What you will do
Please copy the lines below, exactly as they are, from the one with "3) wrapped snack bar (215,656,286,781)" through the one with "- tray at [144, 802, 687, 1410]", and leave out the pictures.

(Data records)
^^^^

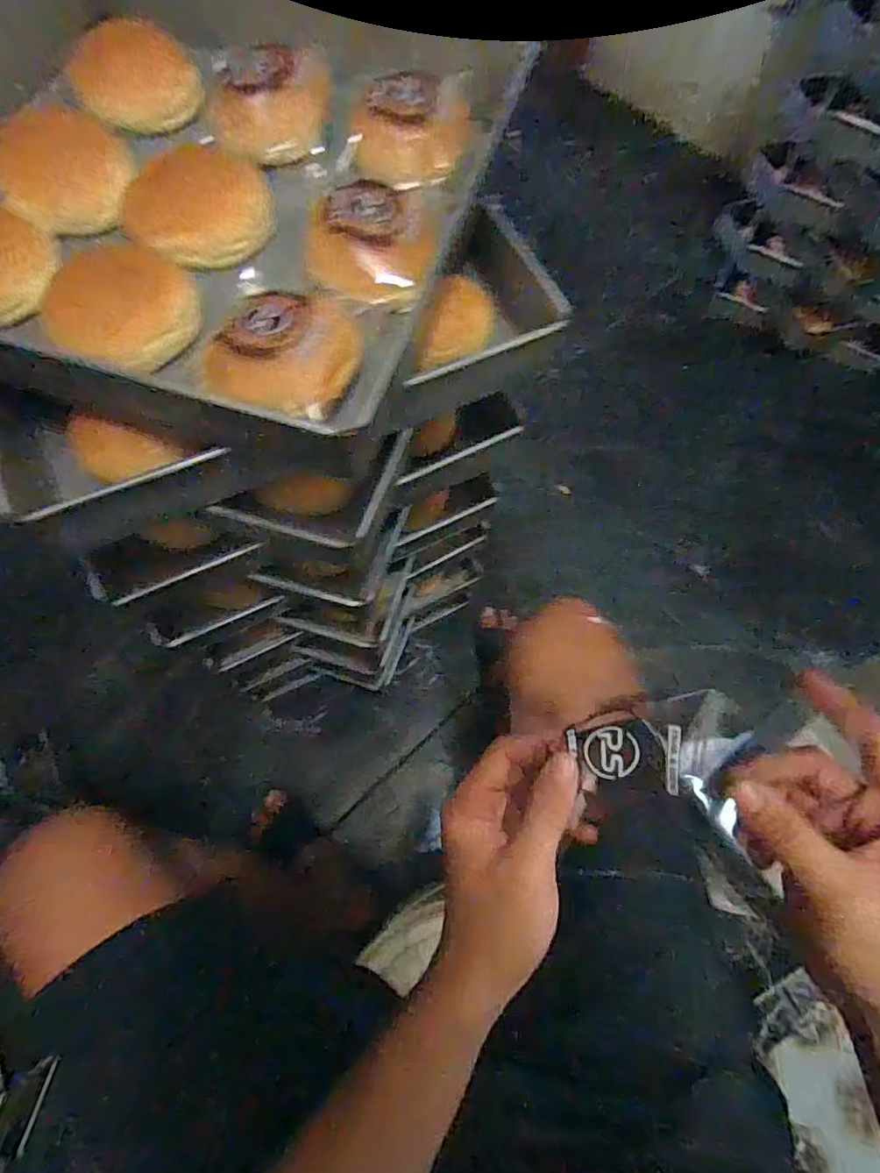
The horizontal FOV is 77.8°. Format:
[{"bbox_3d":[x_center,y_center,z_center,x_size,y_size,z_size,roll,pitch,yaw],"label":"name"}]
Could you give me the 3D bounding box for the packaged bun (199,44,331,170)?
[{"bbox_3d":[-0.137,-0.382,0.432,0.086,0.034,0.097,4,69,0],"label":"packaged bun"}]

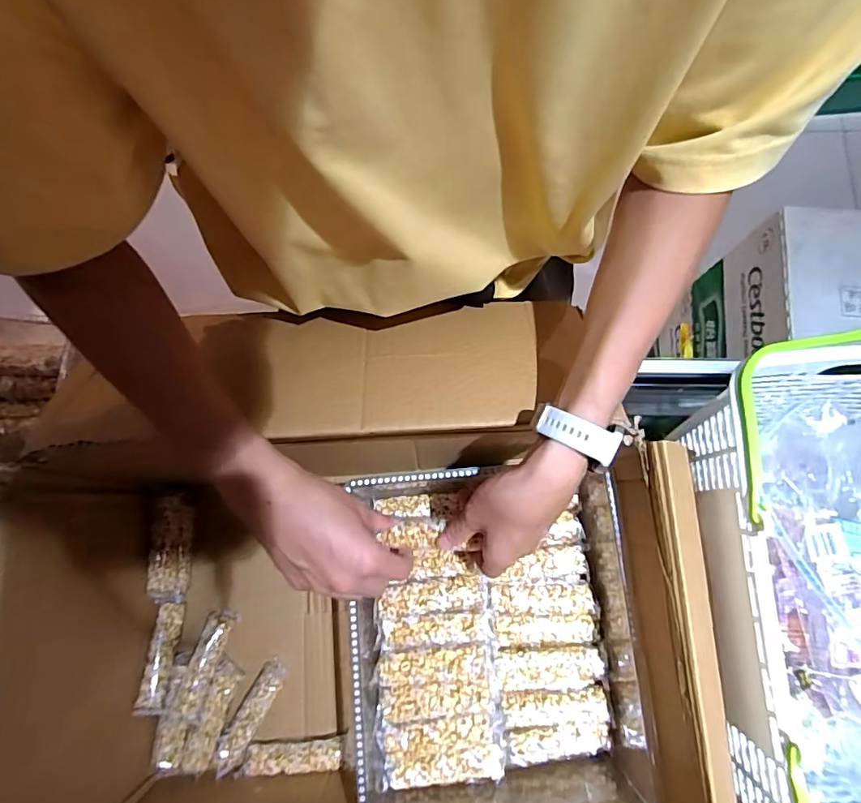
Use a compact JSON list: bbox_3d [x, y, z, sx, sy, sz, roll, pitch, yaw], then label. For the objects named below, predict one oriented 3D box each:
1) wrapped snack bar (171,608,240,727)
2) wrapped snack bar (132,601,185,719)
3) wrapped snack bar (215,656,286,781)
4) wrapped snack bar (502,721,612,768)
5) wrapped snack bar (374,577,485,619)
[{"bbox_3d":[-0.250,0.290,0.547,0.033,0.021,0.111,13,65,3],"label":"wrapped snack bar"},{"bbox_3d":[-0.294,0.279,0.545,0.024,0.024,0.110,0,65,1],"label":"wrapped snack bar"},{"bbox_3d":[-0.198,0.347,0.548,0.028,0.031,0.116,27,82,6],"label":"wrapped snack bar"},{"bbox_3d":[0.120,0.324,0.471,0.099,0.015,0.028,-5,80,0],"label":"wrapped snack bar"},{"bbox_3d":[-0.001,0.190,0.481,0.101,0.015,0.032,-4,80,0],"label":"wrapped snack bar"}]

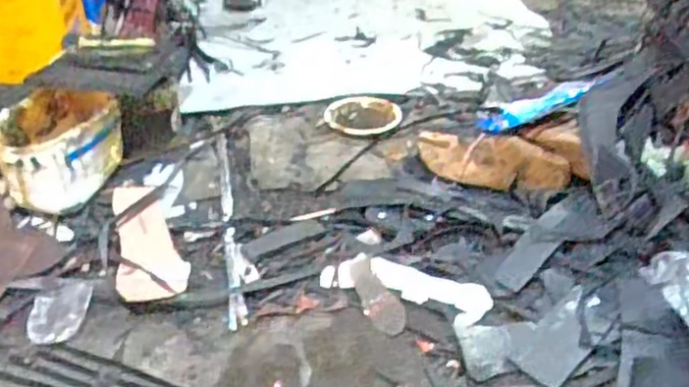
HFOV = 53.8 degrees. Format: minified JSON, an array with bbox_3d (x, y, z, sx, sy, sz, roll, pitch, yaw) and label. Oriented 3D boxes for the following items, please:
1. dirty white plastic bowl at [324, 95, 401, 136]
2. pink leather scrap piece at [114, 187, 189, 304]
[{"bbox_3d":[0.037,-0.145,1.264,0.134,0.015,0.141,1,34,-1],"label":"dirty white plastic bowl"},{"bbox_3d":[-0.285,0.067,0.995,0.094,0.009,0.226,-4,44,-17],"label":"pink leather scrap piece"}]

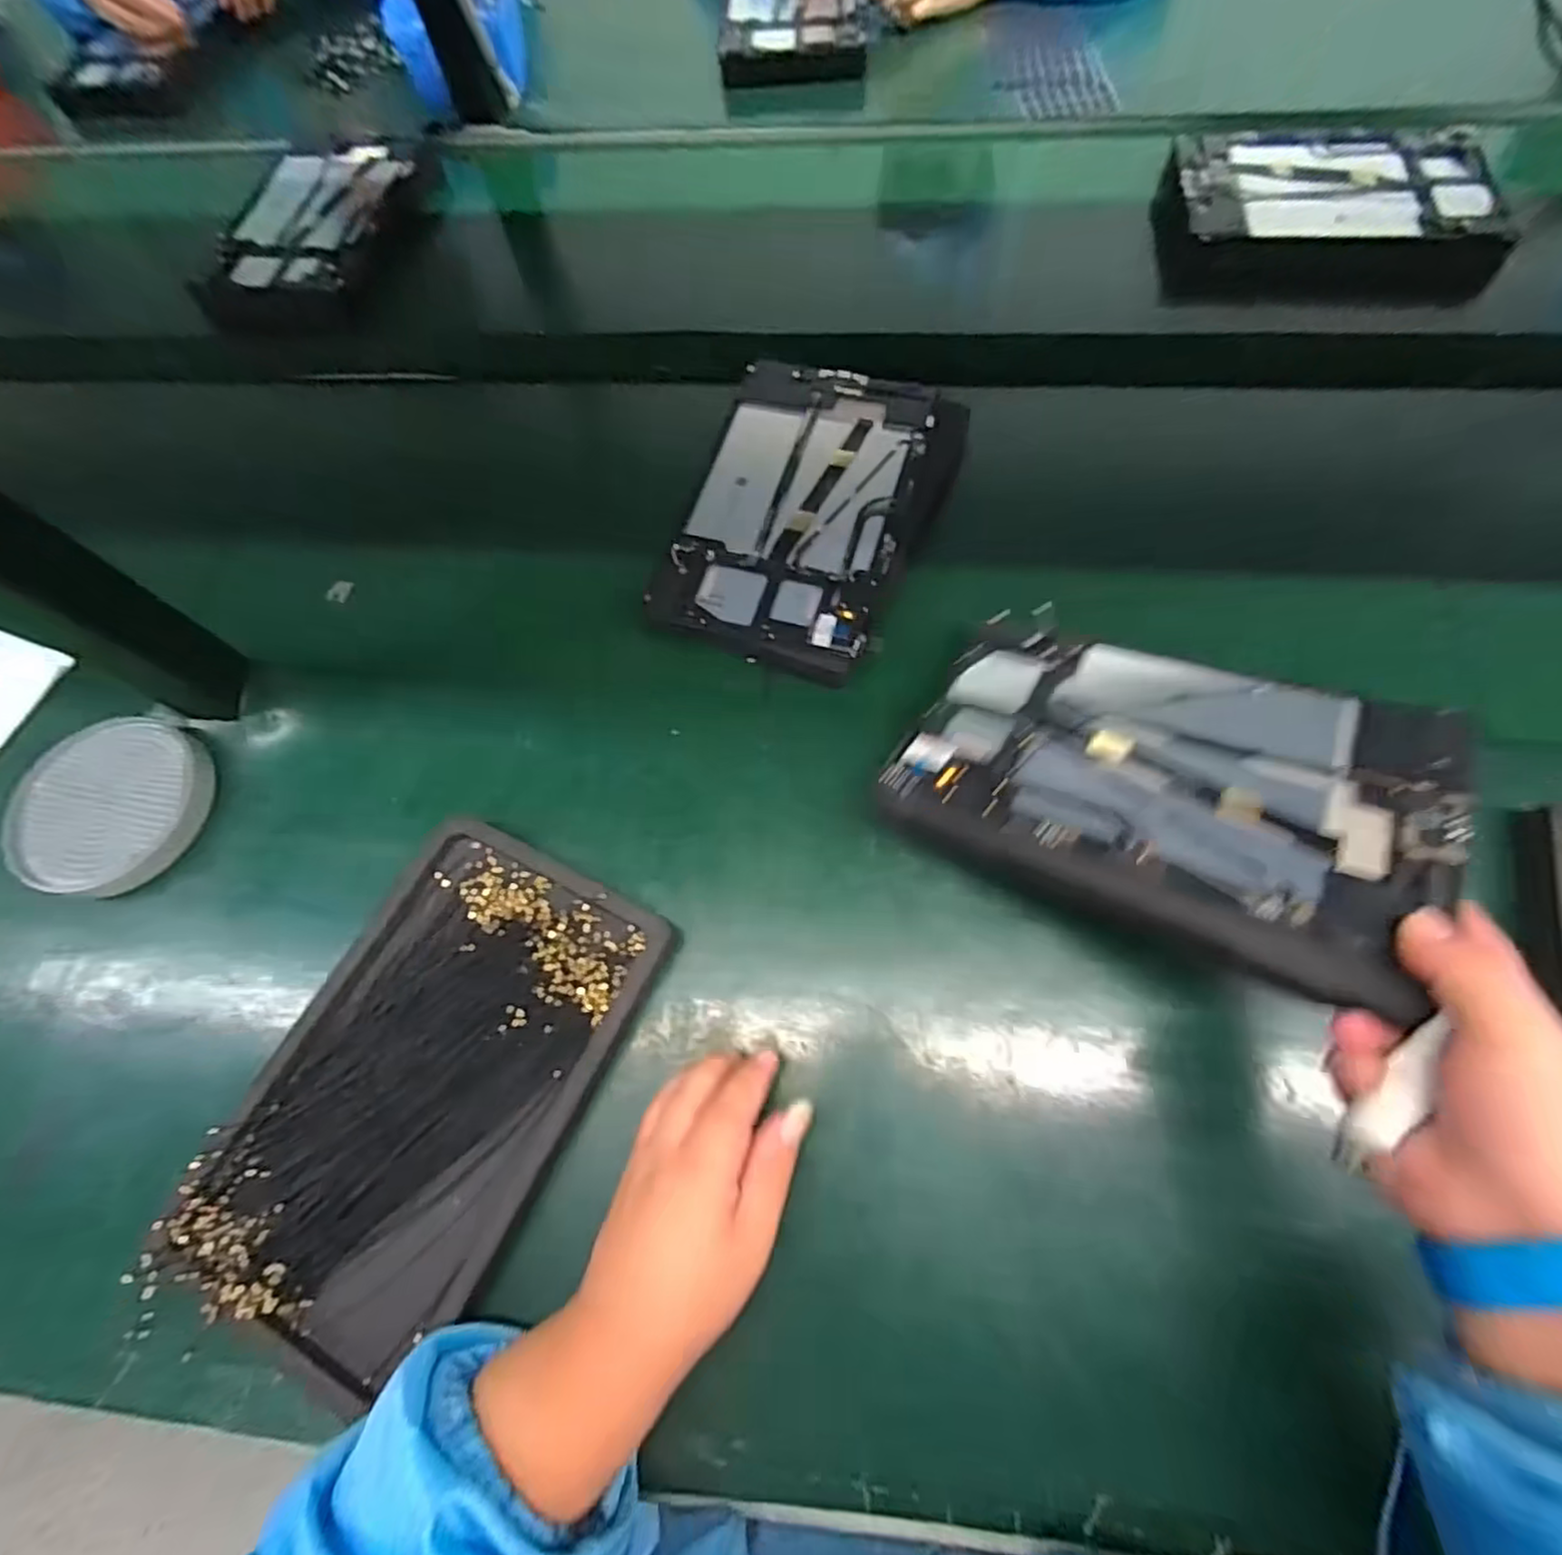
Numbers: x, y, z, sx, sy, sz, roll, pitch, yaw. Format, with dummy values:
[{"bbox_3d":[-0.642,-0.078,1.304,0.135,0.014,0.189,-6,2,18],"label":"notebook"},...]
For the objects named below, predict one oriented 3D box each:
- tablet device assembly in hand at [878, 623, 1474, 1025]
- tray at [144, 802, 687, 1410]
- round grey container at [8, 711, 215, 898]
[{"bbox_3d":[0.188,-0.002,0.348,0.235,0.021,0.162,21,60,27],"label":"tablet device assembly in hand"},{"bbox_3d":[-0.180,0.155,0.353,0.156,0.026,0.244,24,73,10],"label":"tray"},{"bbox_3d":[-0.422,0.015,0.427,0.116,0.024,0.111,0,70,1],"label":"round grey container"}]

^^^^

Finished exercise
3) wrapped snack bar (215,656,286,781)
4) wrapped snack bar (502,721,612,768)
5) wrapped snack bar (374,577,485,619)
[{"bbox_3d":[-0.250,0.290,0.547,0.033,0.021,0.111,13,65,3],"label":"wrapped snack bar"},{"bbox_3d":[-0.294,0.279,0.545,0.024,0.024,0.110,0,65,1],"label":"wrapped snack bar"},{"bbox_3d":[-0.198,0.347,0.548,0.028,0.031,0.116,27,82,6],"label":"wrapped snack bar"},{"bbox_3d":[0.120,0.324,0.471,0.099,0.015,0.028,-5,80,0],"label":"wrapped snack bar"},{"bbox_3d":[-0.001,0.190,0.481,0.101,0.015,0.032,-4,80,0],"label":"wrapped snack bar"}]

HFOV = 53.8 degrees. Format: minified JSON, an array with bbox_3d (x, y, z, sx, sy, sz, roll, pitch, yaw) and label. Oriented 3D boxes for the following items, please:
1. dirty white plastic bowl at [324, 95, 401, 136]
2. pink leather scrap piece at [114, 187, 189, 304]
[{"bbox_3d":[0.037,-0.145,1.264,0.134,0.015,0.141,1,34,-1],"label":"dirty white plastic bowl"},{"bbox_3d":[-0.285,0.067,0.995,0.094,0.009,0.226,-4,44,-17],"label":"pink leather scrap piece"}]

Numbers: x, y, z, sx, sy, sz, roll, pitch, yaw. Format, with dummy values:
[{"bbox_3d":[-0.642,-0.078,1.304,0.135,0.014,0.189,-6,2,18],"label":"notebook"},...]
For the objects named below, predict one oriented 3D box each:
- tablet device assembly in hand at [878, 623, 1474, 1025]
- tray at [144, 802, 687, 1410]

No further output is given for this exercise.